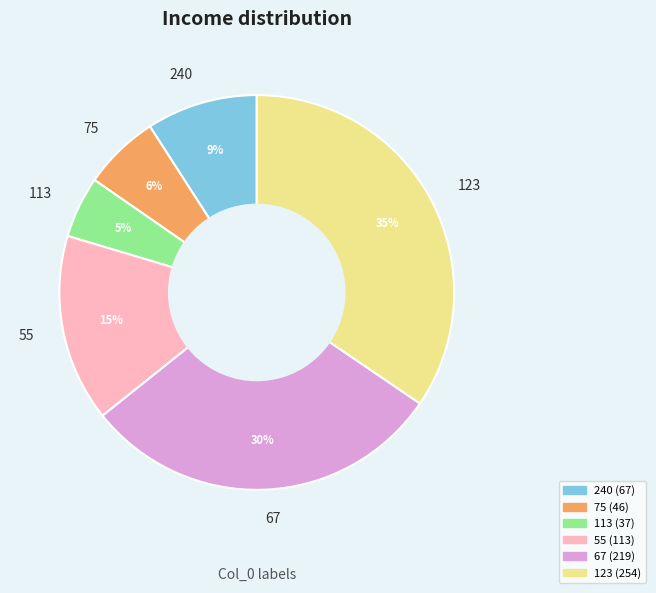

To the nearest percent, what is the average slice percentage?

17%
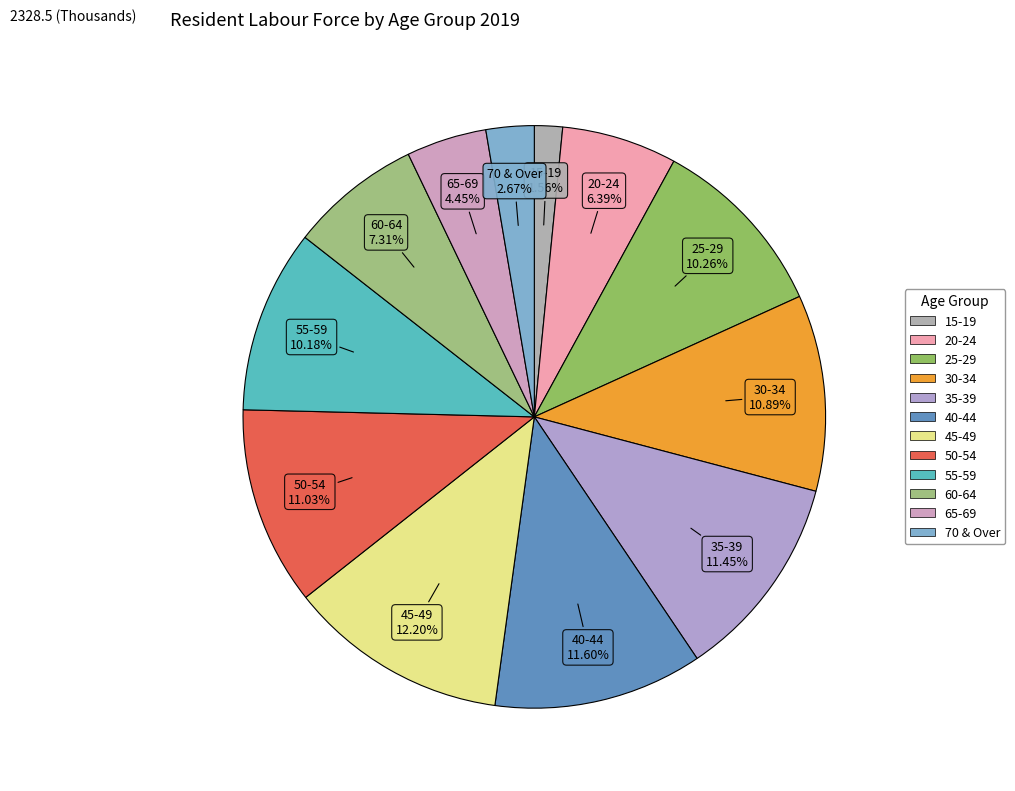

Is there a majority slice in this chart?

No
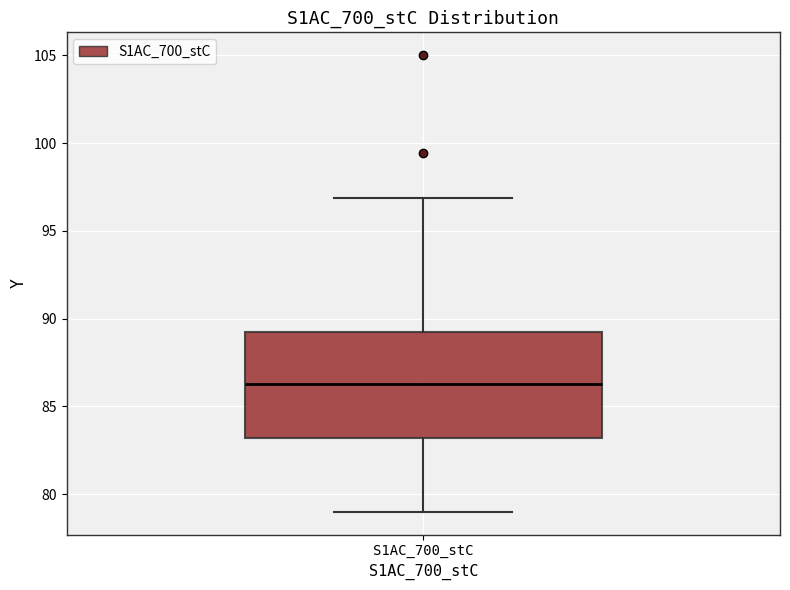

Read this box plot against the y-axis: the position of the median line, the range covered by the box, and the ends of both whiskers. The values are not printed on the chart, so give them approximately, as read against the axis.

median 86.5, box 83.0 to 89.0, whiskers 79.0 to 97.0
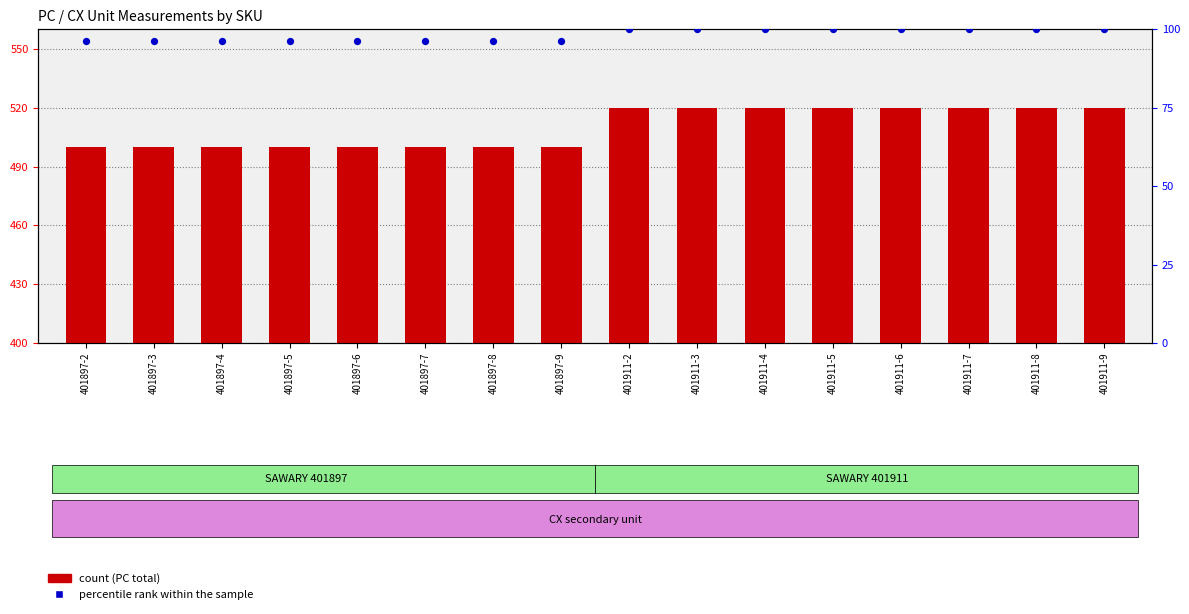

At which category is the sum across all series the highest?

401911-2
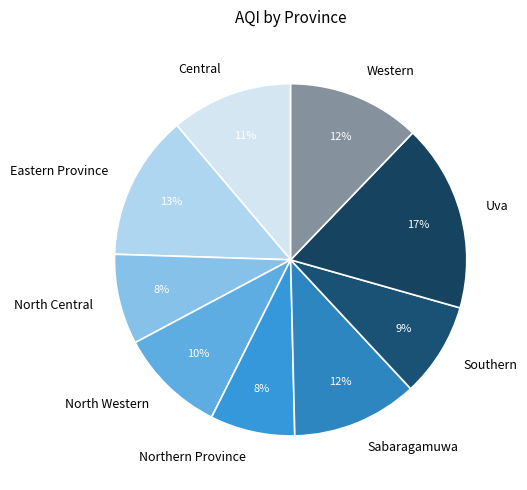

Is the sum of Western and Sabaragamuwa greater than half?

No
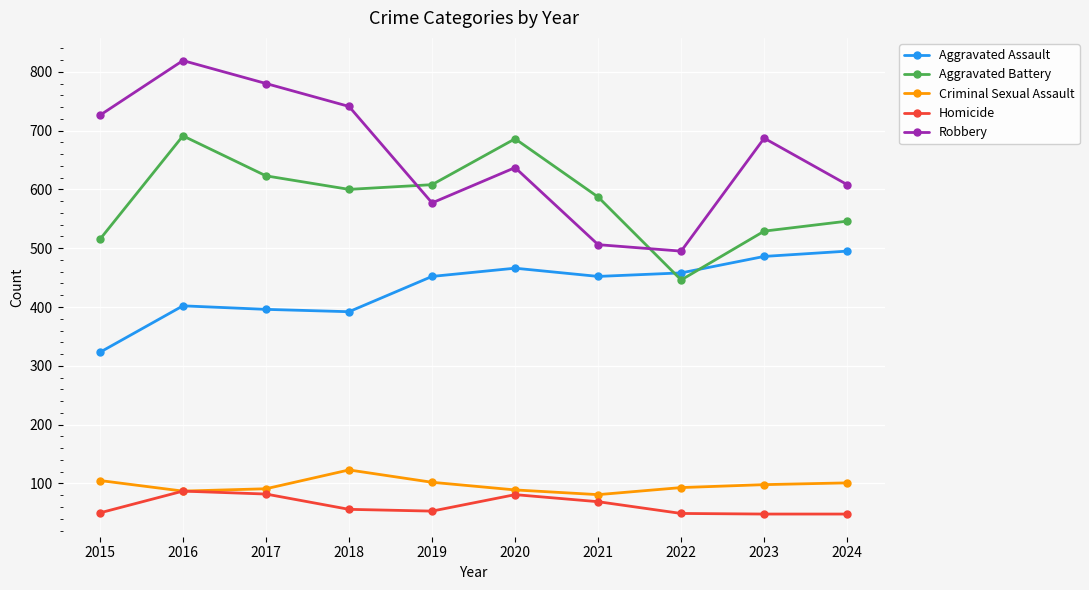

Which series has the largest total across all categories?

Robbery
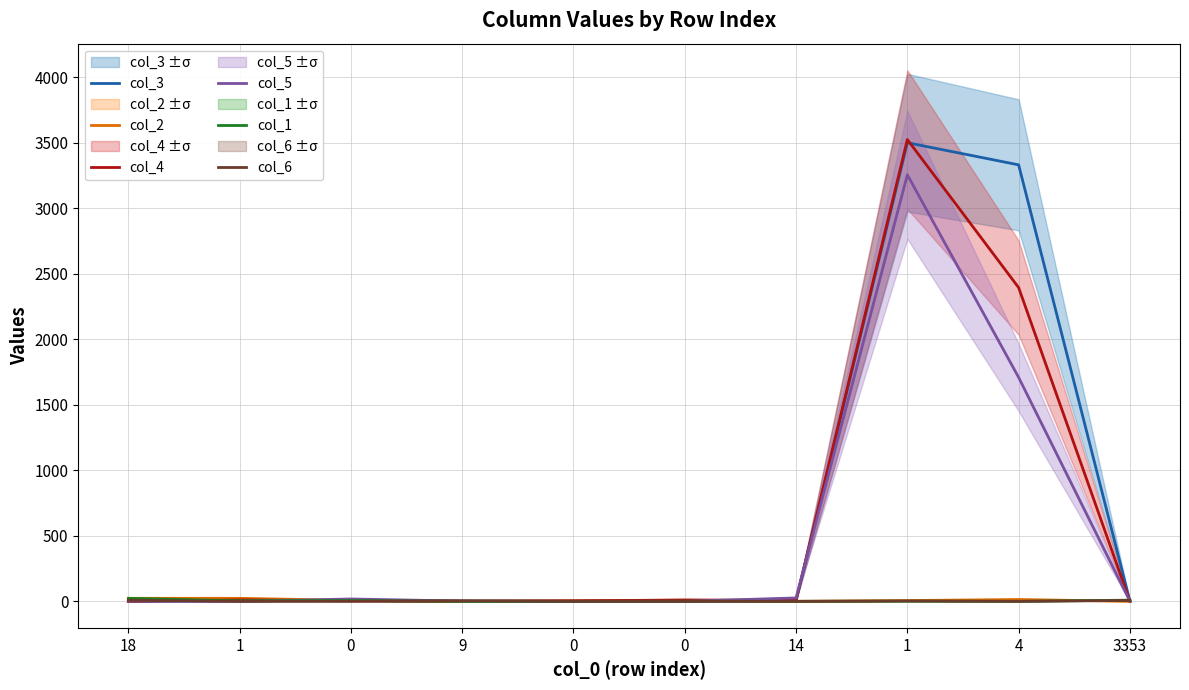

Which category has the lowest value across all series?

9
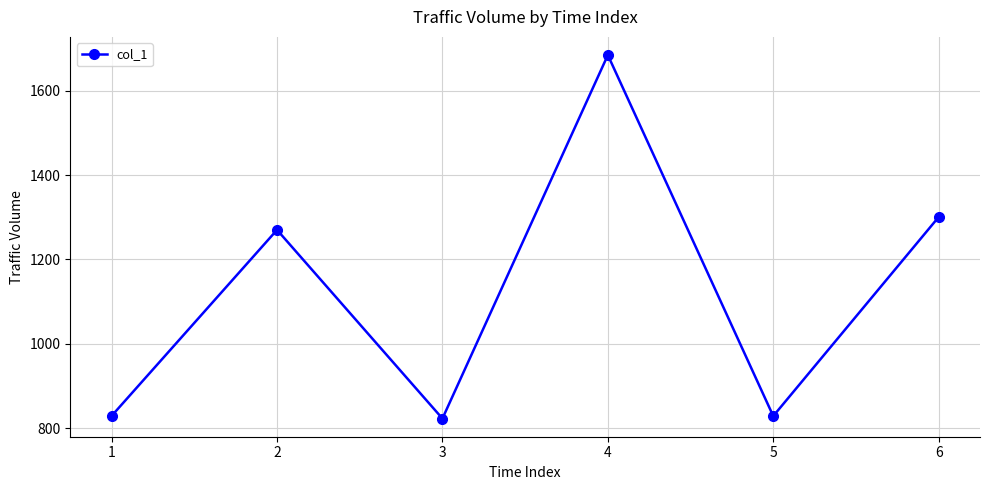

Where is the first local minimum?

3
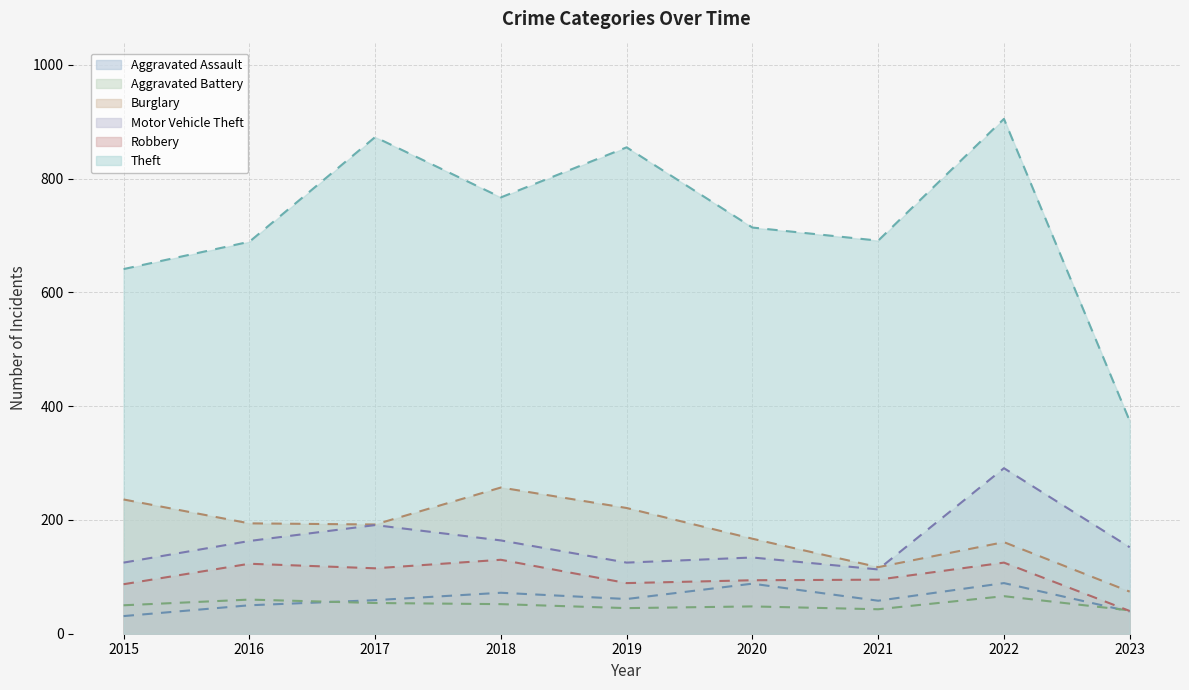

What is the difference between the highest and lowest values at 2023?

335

WORK INSTRUCTIONS —
Lay out every line of the entries above as a Markdown table with the columns Row and Line, numbering the rows in order. Leave out blank lines and the pictures.

OUTPUT —
| Row | Line |
|---|---|
| 1 | To the nearest percent, what is the average slice percentage? |
| 2 | 17% |
| 3 | Is there a majority slice in this chart? |
| 4 | No |
| 5 | Read this box plot against the y-axis: the position of the median line, the range covered by the box, and the ends of both whiskers. The values are not printed on the chart, so give them approximately, as read against the axis. |
| 6 | median 86.5, box 83.0 to 89.0, whiskers 79.0 to 97.0 |
| 7 | At which category is the sum across all series the highest? |
| 8 | 401911-2 |
| 9 | Is the sum of Western and Sabaragamuwa greater than half? |
| 10 | No |
| 11 | Which series has the largest total across all categories? |
| 12 | Robbery |
| 13 | Which category has the lowest value across all series? |
| 14 | 9 |
| 15 | Where is the first local minimum? |
| 16 | 3 |
| 17 | What is the difference between the highest and lowest values at 2023? |
| 18 | 335 |